Run nspluginwrapper as user, not as root.


----------



## mistige (Feb 2, 2014)

Thanks!
The lines below worked perfectly for me in PCBSD 9.2 (so they are still valid almost 2 years later).
Before, only *some* Youtube movies would play. For most videos, only some comment like "Install Adobe Flash Player" would be displayed.
I had been searching for days for a solution, and was thinking of including a Linux VM in VirtualBox, just for Youtube. (That would not be ideal).
I think the below lines would be a very valuable inclusion in the Handbook. I think PCBSD would also be helped if it can somehow get this Flash
working easier, by stuff like this.

mistige

>by ahavatar » 12 Mar 2012, 21:52
>www/linux-f10-flashplugin11 is the latest flash - version 11 not version 10. How about deleting flash-related ports and start again?

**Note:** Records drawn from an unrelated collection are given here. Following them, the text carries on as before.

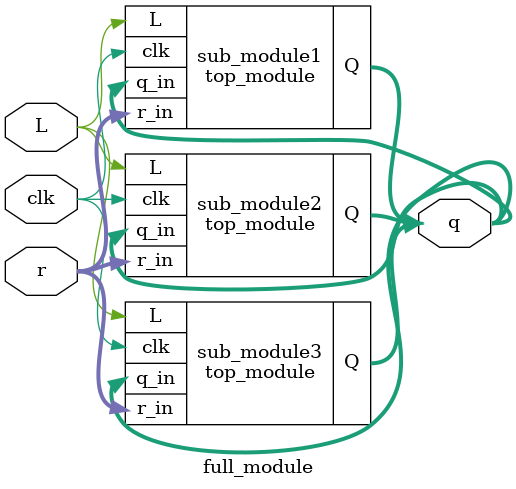
<source format=sv>
module top_module(
    input clk,
    input L,
    input [2:0] q_in,
    input [2:0] r_in,
    output reg [2:0] Q
);

    always @(posedge clk) begin
        if (L) begin
            Q <= r_in;
        end else begin
            Q <= {Q[1] ^ Q[2], Q[0], Q[2]};
        end
    end

endmodule
module full_module(
    input [2:0] r,
    input L,
    input clk,
    output reg [2:0] q
);

    top_module sub_module1 (
        .clk(clk),
        .L(L),
        .q_in(q),
        .r_in(r),
        .Q(q)
    );

    top_module sub_module2 (
        .clk(clk),
        .L(L),
        .q_in(q),
        .r_in(r),
        .Q(q)
    );

    top_module sub_module3 (
        .clk(clk),
        .L(L),
        .q_in(q),
        .r_in(r),
        .Q(q)
    );

endmodule

</source>
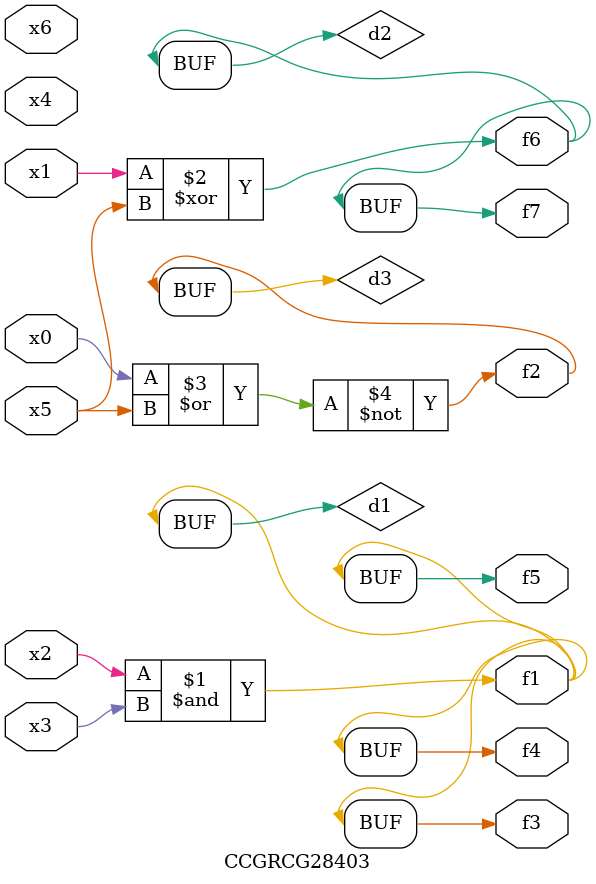
<source format=v>
module CCGRCG28403(
	input x0, x1, x2, x3, x4, x5, x6,
	output f1, f2, f3, f4, f5, f6, f7
);

	wire d1, d2, d3;

	and (d1, x2, x3);
	xor (d2, x1, x5);
	nor (d3, x0, x5);
	assign f1 = d1;
	assign f2 = d3;
	assign f3 = d1;
	assign f4 = d1;
	assign f5 = d1;
	assign f6 = d2;
	assign f7 = d2;
endmodule

</source>
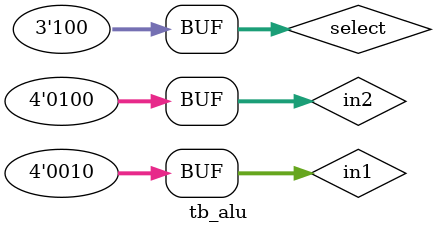
<source format=v>
module tb_alu ;
reg [3:0]in1 ;
reg [3:0]in2 ; 
reg [2:0]select;
wire  [3:0]and1 ; 
wire  [3:0]or1 ;
wire  [3:0]sum ; 
wire  [3:0]sub ; 
wire  [3:0]xor1 ; 
wire  carry ;
wire  borrow ;

alu uut (
.in1(in1),
.in2(in2),
.select(select),
.and1(and1),
.or1(or1),
.sum(sum),
.sub (sub ),
.xor1(xor1),
.carry(carry),
.borrow(borrow)
);

initial begin 
$dumpfile ("tb_alu.vcd");
$dumpvars (0 , tb_alu);
select = 3'b000;
in1 = 4'b1010;
in2 = 4'b1100;
#50;
select = 3'b001;
in1 = 4'b1011;
in2 = 4'b1110;
#50;
select = 3'b010;
in1 = 4'b1010;
in2 = 4'b1110;
#50;
select = 3'b011;
in1 = 4'b1110;
in2 = 4'b1000;
#50;
select = 3'b100;
in1 = 4'b0010;
in2 = 4'b0100;
#50;
end 
endmodule 




</source>
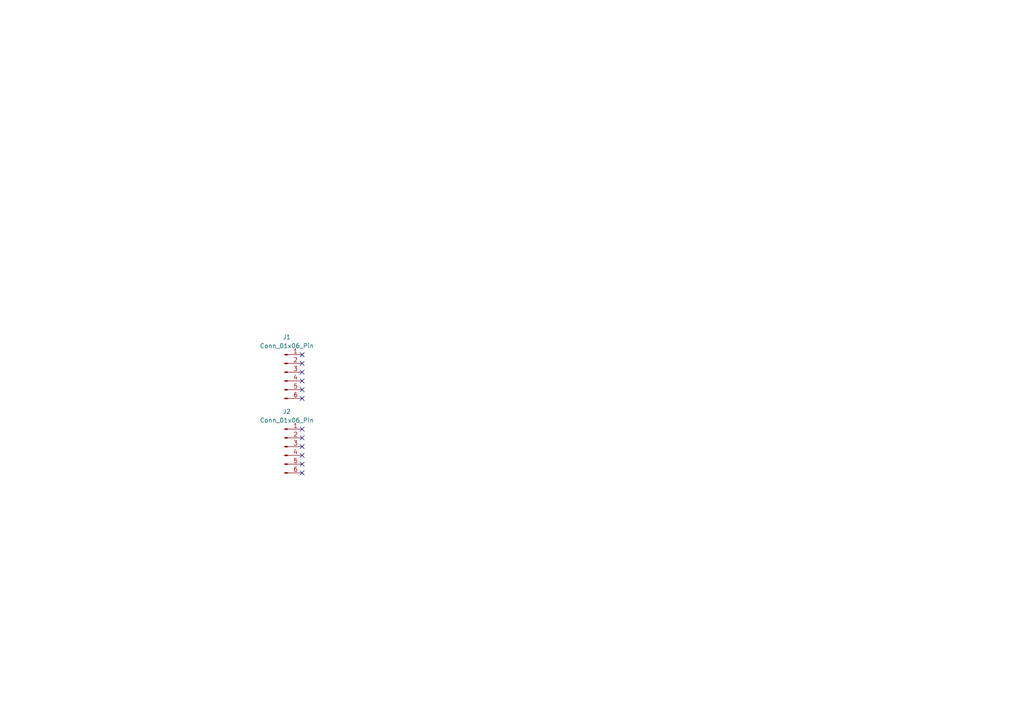
<source format=kicad_sch>
(kicad_sch
	(version 20231120)
	(generator "eeschema")
	(generator_version "8.0")
	(uuid "9ec21c92-e90b-4762-b721-2e0fca5cd525")
	(paper "A4")
	
	(no_connect
		(at 87.63 115.57)
		(uuid "00dc93a2-4f7d-41b4-a8b8-b02f7e0d97b8")
	)
	(no_connect
		(at 87.63 137.16)
		(uuid "1353aa10-ee53-4469-ab83-6e8db20a1d04")
	)
	(no_connect
		(at 87.63 132.08)
		(uuid "172dcb2d-5fd4-4eaf-bceb-c89b2ae53cd8")
	)
	(no_connect
		(at 87.63 105.41)
		(uuid "228ed677-2e03-4d98-95e8-457886f08d91")
	)
	(no_connect
		(at 87.63 127)
		(uuid "2994a1ae-605d-47fe-a8f2-658a36cf17fd")
	)
	(no_connect
		(at 87.63 129.54)
		(uuid "4a7c1221-2942-4b6a-b91a-1aac3f27d6b5")
	)
	(no_connect
		(at 87.63 124.46)
		(uuid "83f5da6f-bc6e-4c2a-8215-334e292d2044")
	)
	(no_connect
		(at 87.63 113.03)
		(uuid "b14a1afc-40a7-4895-8bbe-eac7ef7e5e64")
	)
	(no_connect
		(at 87.63 107.95)
		(uuid "b3cda6b7-738f-4536-884b-9824c4c38306")
	)
	(no_connect
		(at 87.63 102.87)
		(uuid "c26a6262-6e7b-4329-81fd-9a7502fb8e67")
	)
	(no_connect
		(at 87.63 110.49)
		(uuid "eb356f76-f31e-4809-9f2f-990007431a29")
	)
	(no_connect
		(at 87.63 134.62)
		(uuid "f531c666-7480-4bdc-a78d-bbbc9847f3a9")
	)
	(symbol
		(lib_id "Connector:Conn_01x06_Pin")
		(at 82.55 107.95 0)
		(unit 1)
		(exclude_from_sim no)
		(in_bom yes)
		(on_board yes)
		(dnp no)
		(fields_autoplaced yes)
		(uuid "6bdb0610-b215-40c8-87ef-0899a3a17c75")
		(property "Reference" "J1"
			(at 83.185 97.79 0)
			(effects
				(font
					(size 1.27 1.27)
				)
			)
		)
		(property "Value" "Conn_01x06_Pin"
			(at 83.185 100.33 0)
			(effects
				(font
					(size 1.27 1.27)
				)
			)
		)
		(property "Footprint" "Connector_PinHeader_2.54mm:PinHeader_1x06_P2.54mm_Vertical"
			(at 82.55 107.95 0)
			(effects
				(font
					(size 1.27 1.27)
				)
				(hide yes)
			)
		)
		(property "Datasheet" "~"
			(at 82.55 107.95 0)
			(effects
				(font
					(size 1.27 1.27)
				)
				(hide yes)
			)
		)
		(property "Description" "Generic connector, single row, 01x06, script generated"
			(at 82.55 107.95 0)
			(effects
				(font
					(size 1.27 1.27)
				)
				(hide yes)
			)
		)
		(pin "4"
			(uuid "ed61958d-85f2-4a6c-b0c0-27e28dbef325")
		)
		(pin "2"
			(uuid "c282aa44-93a6-47e0-89ad-ee4b3905ab06")
		)
		(pin "1"
			(uuid "7e7dee72-13a0-4615-8d40-84b327f1e540")
		)
		(pin "6"
			(uuid "7fc84b61-4382-435c-8d19-e6dea95b4bdc")
		)
		(pin "3"
			(uuid "0922a310-5729-4825-a07e-545f11b164aa")
		)
		(pin "5"
			(uuid "afe67e41-678c-4908-bae1-3987c27c8998")
		)
		(instances
			(project ""
				(path "/9ec21c92-e90b-4762-b721-2e0fca5cd525"
					(reference "J1")
					(unit 1)
				)
			)
		)
	)
	(symbol
		(lib_id "Connector:Conn_01x06_Pin")
		(at 82.55 129.54 0)
		(unit 1)
		(exclude_from_sim no)
		(in_bom yes)
		(on_board yes)
		(dnp no)
		(fields_autoplaced yes)
		(uuid "db1e58fa-3f17-4470-9b4c-2672c2db63ce")
		(property "Reference" "J2"
			(at 83.185 119.38 0)
			(effects
				(font
					(size 1.27 1.27)
				)
			)
		)
		(property "Value" "Conn_01x06_Pin"
			(at 83.185 121.92 0)
			(effects
				(font
					(size 1.27 1.27)
				)
			)
		)
		(property "Footprint" "Connector_PinHeader_2.54mm:PinHeader_1x06_P2.54mm_Vertical"
			(at 82.55 129.54 0)
			(effects
				(font
					(size 1.27 1.27)
				)
				(hide yes)
			)
		)
		(property "Datasheet" "~"
			(at 82.55 129.54 0)
			(effects
				(font
					(size 1.27 1.27)
				)
				(hide yes)
			)
		)
		(property "Description" "Generic connector, single row, 01x06, script generated"
			(at 82.55 129.54 0)
			(effects
				(font
					(size 1.27 1.27)
				)
				(hide yes)
			)
		)
		(pin "4"
			(uuid "61b495c6-bf6f-4ace-8d2f-bf49b5650442")
		)
		(pin "2"
			(uuid "38846b23-eba7-4d68-adef-7e98d06fc916")
		)
		(pin "1"
			(uuid "ce8953cc-75f6-4a9b-b893-dedf21dc3572")
		)
		(pin "6"
			(uuid "b0b1b43d-78b8-49fe-bf48-26ea47fdaa92")
		)
		(pin "3"
			(uuid "84a6cb85-b6b5-412d-a890-3e88dc5fb9c7")
		)
		(pin "5"
			(uuid "89e8f164-0e03-4c8c-b917-b8f53bc03457")
		)
		(instances
			(project "DRV"
				(path "/9ec21c92-e90b-4762-b721-2e0fca5cd525"
					(reference "J2")
					(unit 1)
				)
			)
		)
	)
	(sheet_instances
		(path "/"
			(page "1")
		)
	)
)

</source>
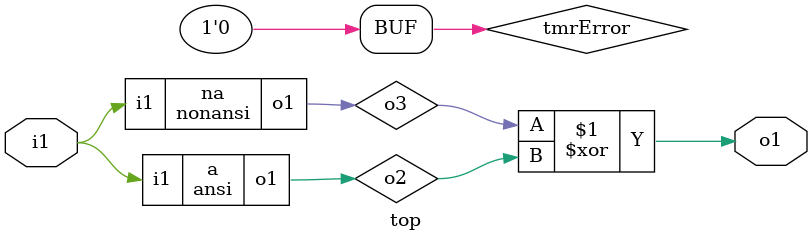
<source format=v>
module ansi (input i1,output o1);
wire i1Voted=i1;
wire tmrError=0;
assign o1=i1Voted;
endmodule

module nonansi (i1,o1);
input i1;
output o1;
wire i1Voted=i1;
wire tmrError=0;
// tmrg tmr_error true
assign o1=i1Voted;
endmodule

module top(input i1,output o1);
// tmrg tmr_error true
wire tmrError=0;
wire o2,o3;
ansi a(.i1(i1),.o1(o2));
nonansi na(.i1(i1),.o1(o3));
assign o1=o3^o2;
endmodule

</source>
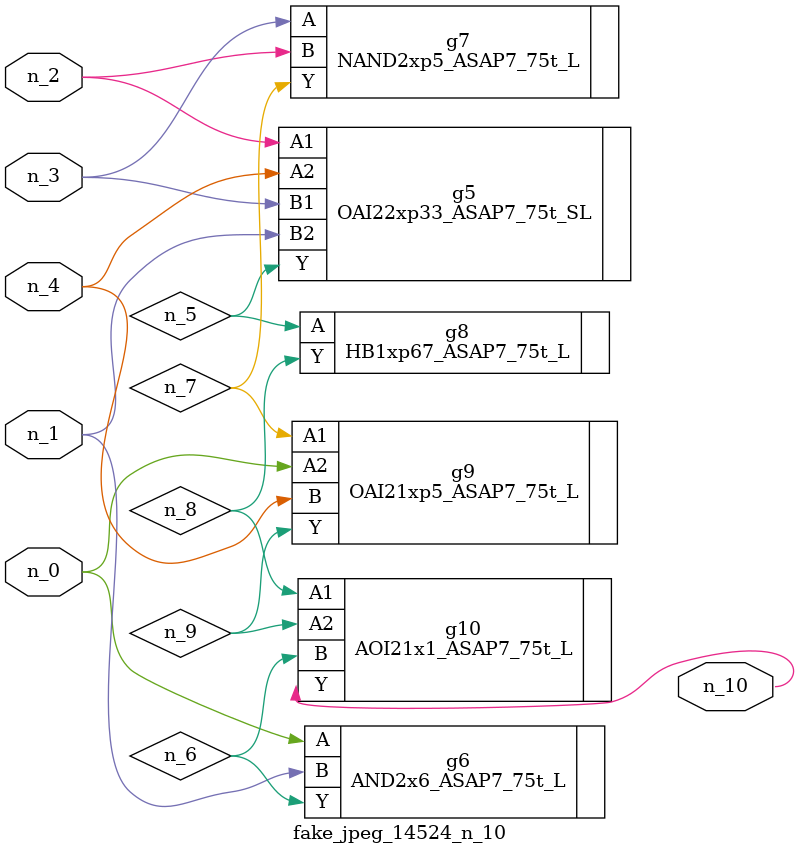
<source format=v>
module fake_jpeg_14524_n_10 (n_3, n_2, n_1, n_0, n_4, n_10);

input n_3;
input n_2;
input n_1;
input n_0;
input n_4;

output n_10;

wire n_8;
wire n_9;
wire n_6;
wire n_5;
wire n_7;

OAI22xp33_ASAP7_75t_SL g5 ( 
.A1(n_2),
.A2(n_4),
.B1(n_3),
.B2(n_1),
.Y(n_5)
);

AND2x6_ASAP7_75t_L g6 ( 
.A(n_0),
.B(n_1),
.Y(n_6)
);

NAND2xp5_ASAP7_75t_L g7 ( 
.A(n_3),
.B(n_2),
.Y(n_7)
);

HB1xp67_ASAP7_75t_L g8 ( 
.A(n_5),
.Y(n_8)
);

AOI21x1_ASAP7_75t_L g10 ( 
.A1(n_8),
.A2(n_9),
.B(n_6),
.Y(n_10)
);

OAI21xp5_ASAP7_75t_L g9 ( 
.A1(n_7),
.A2(n_0),
.B(n_4),
.Y(n_9)
);


endmodule
</source>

The following is >the step I copied from this forum, and it still works well for me.
>Code: Select all
># ...mig:
># portsnap fetch update ## OR portsnap fetch extract if you use portsnap for the first time.
># echo 'linux_enable="YES"' >> /etc/rc.conf
># mkdir -p /usr/compat/linux/proc
># echo 'linproc /usr/compat/linux/proc linprocfs rw 0 0' >> /etc/fstab
># mount /usr/compat/linux/proc
># cd /usr/ports/emulators/linux_base-f10 && make install clean
># /etc/rc.d/abi start
># /etc/rc.d/sysctl start
># cd /usr/ports/www/linux-f10-flashplugin11 && make install clean
># cd /usr/ports/www/nspluginwrapper && make install clean
># exit
>$ nspluginwrapper -v -a -i
>$ su
># reboot ## it should work without reboot but sometimes it's better to reboot
>ahavatar


----------